练习题 A
请返回条目中所有包含字符串“Fantasy”的行,区分大小写。

练习文章
========

【Scala四】分析Spark源代码总结的Scala语法二

本文解析了Spark中RDD的Some操作及其实现原理,探讨了PairRDDFunctions中的self变量作用,并详细解释了ShuffledRDD的继承机制及Scala单例对象的使用方法。此外,还介绍了Scala中的ClassTag应用和方法调用的特殊语法。
摘要由CSDN通过智能技术生成

1. Some操作

 

在下面的代码中,使用了Some操作:if (self.partitioner == Some(partitioner)),那么Some(partitioner)表示什么含义?首先partitioner是方法combineByKey传入的变量,

Some的文档说明:

 

/** Class `Some[A]` represents existing values of type
 *  `A`.
 *
 *  @author  Martin Odersky
 *  @version 1.0, 16/07/2003
 */
final case class Some[+A](x: A) extends Option[A] {
  def isEmpty = false
  def get = x
}

 

Some(partitioner)表达什么含义?它是Some类型的对象,包装了partitioner对象。self是RDD的partitioner属性,它是Option类型.

 

Some(partitioner) == Some(partitioner)为true

Option(partitioner) == Some(partitioner)为false

 

 

  /**
   * Generic function to combine the elements for each key using a custom set of aggregation
   * functions. Turns an RDD[(K, V)] into a result of type RDD[(K, C)], for a "combined type" C
   * Note that V and C can be different -- for example, one might group an RDD of type
   * (Int, Int) into an RDD of type (Int, Seq[Int]). Users provide three functions:
   *
   * - `createCombiner`, which turns a V into a C (e.g., creates a one-element list)
   * - `mergeValue`, to merge a V into a C (e.g., adds it to the end of a list)
   * - `mergeCombiners`, to combine two C's into a single one.
   *
   * In addition, users can control the partitioning of the output RDD, and whether to perform
   * map-side aggregation (if a mapper can produce multiple items with the same key).
   */
  def combineByKey[C](createCombiner: V => C,
      mergeValue: (C, V) => C,
      mergeCombiners: (C, C) => C,
      partitioner: Partitioner,
      mapSideCombine: Boolean = true,
      serializer: Serializer = null): RDD[(K, C)] = {
    require(mergeCombiners != null, "mergeCombiners must be defined") // required as of Spark 0.9.0
    if (keyClass.isArray) {
      if (mapSideCombine) { //对于array keys,不能使用 map-side combining
        throw new SparkException("Cannot use map-side combining with array keys.")

========

来自数据源的条目:
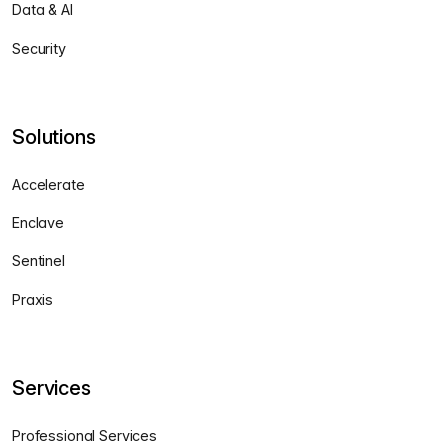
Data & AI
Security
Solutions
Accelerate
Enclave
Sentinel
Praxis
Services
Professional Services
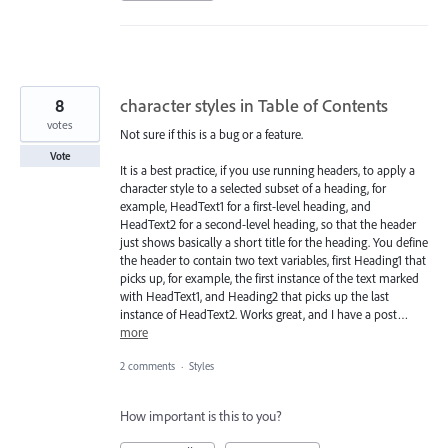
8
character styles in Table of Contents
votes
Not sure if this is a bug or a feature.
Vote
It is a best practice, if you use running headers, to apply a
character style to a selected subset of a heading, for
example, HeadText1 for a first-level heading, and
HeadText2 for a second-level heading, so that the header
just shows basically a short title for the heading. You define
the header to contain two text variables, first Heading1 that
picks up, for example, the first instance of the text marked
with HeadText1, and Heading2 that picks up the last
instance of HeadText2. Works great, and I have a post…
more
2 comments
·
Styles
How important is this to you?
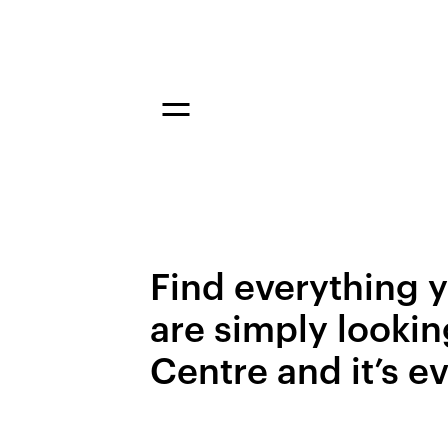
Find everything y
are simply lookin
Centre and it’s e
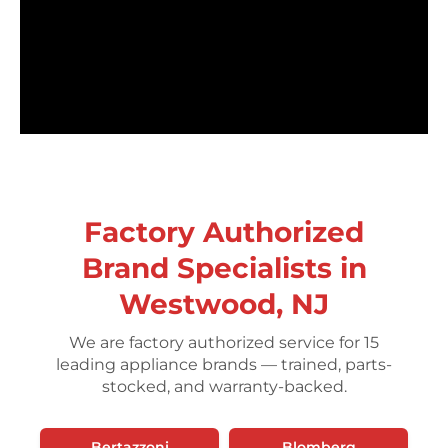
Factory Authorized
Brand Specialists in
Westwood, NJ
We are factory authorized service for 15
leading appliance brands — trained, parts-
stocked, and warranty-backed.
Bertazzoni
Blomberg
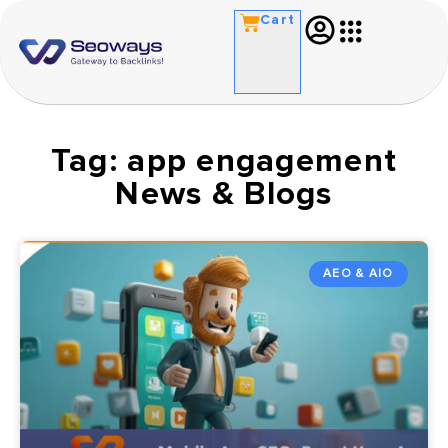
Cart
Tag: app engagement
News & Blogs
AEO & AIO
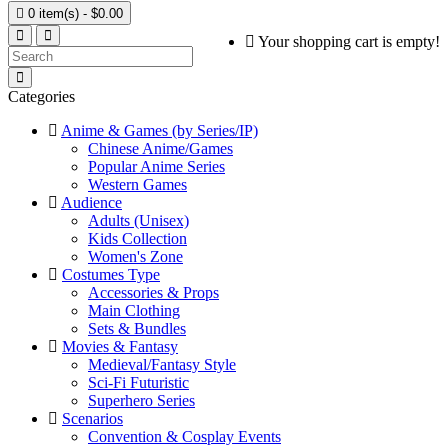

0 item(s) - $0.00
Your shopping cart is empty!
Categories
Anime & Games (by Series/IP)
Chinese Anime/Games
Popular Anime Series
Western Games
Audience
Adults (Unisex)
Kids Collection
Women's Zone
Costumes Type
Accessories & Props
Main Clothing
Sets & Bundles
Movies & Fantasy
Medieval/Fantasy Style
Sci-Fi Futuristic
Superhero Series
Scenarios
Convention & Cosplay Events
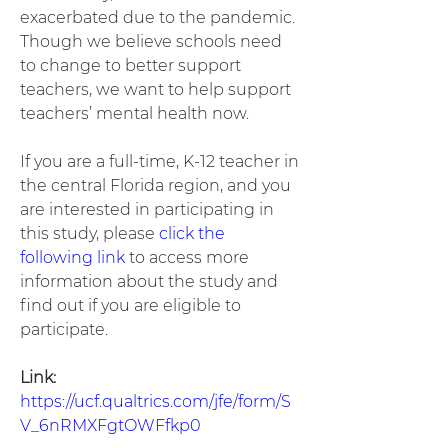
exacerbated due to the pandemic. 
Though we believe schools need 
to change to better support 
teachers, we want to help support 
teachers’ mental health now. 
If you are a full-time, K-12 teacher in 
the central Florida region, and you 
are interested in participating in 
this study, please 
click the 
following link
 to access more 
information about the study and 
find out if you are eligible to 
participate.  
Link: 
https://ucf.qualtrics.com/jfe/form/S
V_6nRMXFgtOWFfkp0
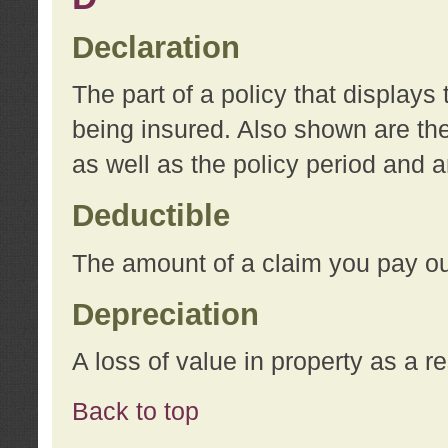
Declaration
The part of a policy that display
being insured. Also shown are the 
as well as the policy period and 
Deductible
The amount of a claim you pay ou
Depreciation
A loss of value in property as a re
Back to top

========

练习题 B
判断下列三项陈述是否与练习文章相符,每项回答“是”或“否”,并逐字引用练习文章中起决定作用的原文:(i) Some 类的 isEmpty 方法返回 false;(ii) combineByKey 方法中 mapSideCombine 参数的默认值为 false;(iii) 对于 array keys 可以使用 map-side combining。

任务答案 A
Movies & Fantasy
Medieval/Fantasy Style

任务答案 B
(i) 是。“def isEmpty = false”
(ii) 否。“mapSideCombine: Boolean = true”
(iii) 否。“对于array keys,不能使用 map-side combining”